Black and white and dead all over?
While the public fixates on tabloid phone hacking, the real crisis threatening the survival of newspapers goes unnoticed despite its dire consequences for public affairs, says Tim Luckhurst
For those who care deeply about the future of journalism, the phone-hacking scandal could hardly have been less well timed. Professional journalism's survival is threatened by the economic impact of digital technologies. The plurality and diversity of voice upon which representative democracy depends is in jeopardy. Needed urgently is debate about how well-resourced, professional news gathering can be sustained. Instead, tired 20th-century concerns about the ethics and ownership of popular newspapers are diverting attention from critical 21st-century realities.
The alleged hacking of Milly Dowler's mobile telephone generated a moral panic that was seized upon instantly by a curious alliance of elite establishment and left-progressive opinion. At the same time, it diverted attention from a crucial debate that was beginning to gather momentum. That discussion, about whether professionally edited, fact-based journalism can continue to play the role of an estate, not just an industry, in the multimedia age will remain important after those responsible for phone hacking have been identified and punished.
There is a crisis in journalism that has nothing to do with hacking and relates directly to the conduct of public affairs. It started with recognition that the internet has weakened the authority of large-scale professional media organisations and progressed to predictions that the web will destroy it. Many thinkers in the field of journalism and media studies believe this and find the notion irresistible. They burble with delight at the possibility that the power of big media may be shattered by what laymen call blogging and they grace it with the oxymoronic title "citizen journalism".
The essential difference between the two deserves definition. It is that much blogging is an amateur activity carried out by people with no understanding of journalism's social purpose who operate with scant regard for facts. Like the activists who, in the late 18th and early 19th centuries, published illegal newspapers seething with radical ideology and revolutionary zeal, they prefer opinion to evidence. Liberated by broadband from a free market in which their ideas have no traction because too few find them interesting, they bleat - and tweet - wild rumours, half-truths and conspiracies.
That such freedom of expression is welcomed by people no editor would pay to provide copy is neither surprising nor objectionable. That it might or should replace professional journalism is troubling. As the news cycle accelerates, propelled by superb digital technology, the need for expert journalism that can distinguish fact from fiction and privilege objectivity over ideology grows too. Partnership with audiences is essential: they now possess the digital, mobile technology to send words, images and opinions to newsrooms at lightning speed. But they need professional journalists to sift and curate that information, and they know it.
Citizens intrigued by events in Syria or Libya or interested in the death of Amy Winehouse do, certainly, pay attention to what is trending on Twitter. They take note also of peer-to-peer recommendations on Facebook and other social networking sites. But they do not rely on these horizontal communications to discover truth. Once alerted by their friends, many of them follow links to reliable news sites such as BBC News Online, Sky News and newspaper sites such as those hosted by The Guardian, The Independent and the Daily Mail.
Audiences have learned to follow this path from amateur information-sharing to professional news reporting. They understand that professionally edited mass media have the authority and power to inform and enlighten. They appreciate that there can be a symbiotic relationship between social recommendation and fact-based, professional journalism. Regrettably, they do not yet understand that the expansion of online and social media is undermining the economic foundations upon which professional news gathering rests.

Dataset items
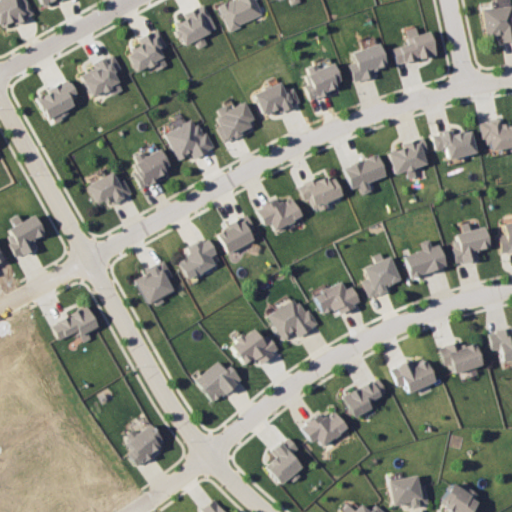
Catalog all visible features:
building: (44, 1)
building: (292, 1)
building: (13, 10)
building: (238, 11)
building: (497, 20)
road: (66, 36)
road: (457, 42)
building: (411, 46)
building: (147, 50)
building: (362, 61)
building: (101, 76)
building: (318, 78)
road: (4, 79)
road: (3, 84)
building: (272, 97)
building: (57, 99)
building: (231, 119)
building: (495, 133)
building: (451, 142)
building: (405, 156)
building: (148, 165)
road: (246, 169)
building: (361, 172)
building: (105, 188)
building: (318, 190)
building: (276, 211)
building: (232, 233)
building: (21, 234)
building: (504, 236)
building: (466, 243)
building: (196, 257)
building: (421, 258)
building: (375, 275)
building: (153, 282)
building: (332, 297)
road: (119, 316)
building: (288, 317)
building: (72, 323)
building: (500, 342)
building: (249, 346)
building: (456, 355)
road: (314, 368)
building: (408, 374)
building: (213, 379)
building: (359, 396)
building: (320, 427)
building: (140, 442)
building: (281, 461)
building: (403, 490)
building: (453, 499)
road: (129, 504)
building: (209, 507)
building: (363, 508)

== Exercise task 1 ==
Name every news outlet that the article on the threat to newspapers mentions as a source that citizens turn to after being alerted by their friends.
== Exercise task 2 ==
Continue the article on the crisis facing newspapers from its final sentence.

== Result 1 ==
BBC News Online, Sky News, The Guardian, The Independent and the Daily Mail.

== Result 2 ==
News has never been more accessible or less well funded. A large chunk of blame lies with newspaper proprietors. When the internet was new, they chose to offer free access online to editorial content for which they had always charged in their printed editions. They were persuaded that online advertising revenue would flow in return. It did not. So, in one gesture of collective madness, newspapers throughout the liberal, capitalist world undermined the dual income stream from advertising and circulation that had long sustained awkward, trouble-making journalism and reinforced representative democracy.
Readers saw no compelling reason to pay for content they could read free on their computer screens. Circulations began to decline and they have not stopped falling. Audit Bureau of Circulations figures show that in July 2011 the 248,775 daily purchasers of The Guardian (down from 424,132 in October 2001 and from 277,426 in July 2010) were subsidising the reading habits of 2,613,405 daily unique users of Guardian Unlimited, that newspaper's free website. The Guardian demonstrated its editorial vigour by pursuing and breaking the telephone hacking story, but it may not survive to produce more such journalism. Last year its parent company posted an operating loss of £58.6 million. Andrew Miller, chief executive of Guardian News and Media, warned in June that The Guardian may run out of cash in as little as three years.
The Guardian's losses have reached peaks of £100,000 a day, but although its plight is desperate it is not unique. The Independent produces journalism consumed by 13,513,040 monthly unique users online from revenues generated mainly by 182,881 daily sales of its printed edition. It relies for its survival on the generosity of Alexander Lebedev, its proprietor, much as The Times (441,205 daily sales in July 2011, 678,498 in October 2001) is kept alive by Rupert Murdoch's deep pockets and his emotional commitment to news printed with ink on paper.
The link from newspapers teetering on the brink of insolvency to hacking is real. Tabloid circulations have been hammered, too. The News of the World sold an average of 2,667,428 copies every Sunday in June 2011, the last month for which figures exist. In October 2001 it sold 4,104,227 a week. The competition that reduced its readership did not come exclusively from online newspapers. That has not happened at quality titles, either. Social networking, the explosion of television channels available via satellite and Freeview and video games have all taken time once allocated to newspaper consumption. But declining circulation made competition ruthless. And when circulation wars are intense, journalists often break rules to please their proprietor and win market share.
That is the context in which hacking occurred. Comparable pressures helped to generate atrocious journalism in the era of Lord Northcliffe and Lord Rothermere, Britain's original press barons. Even in the glory days of Fleet Street's red-top tabloids, when Freddie Starr ate hamsters and profits flowed, the urge to beat rivals with attention-grabbing scoops produced excesses. As mobile telephones became ubiquitous in the early 1990s, it did not take unscrupulous journalists long to recognise their potential.
By 1997, when I became a broadsheet newspaper executive, few editors did not know that it was possible to hack a mobile telephone's message box. When it first became controversial, I had the process explained to me by a colleague who had never worked for Murdoch's News Corporation. We did not need or use such tricks at The Scotsman, but we knew they could be performed. I shall be flabbergasted if the News of the World was the only newspaper to commission hacking. That is among the reasons that I supported at launch the Hacked Off campaign's demand for an inquiry into the extent of the use of illegal information-gathering by journalists.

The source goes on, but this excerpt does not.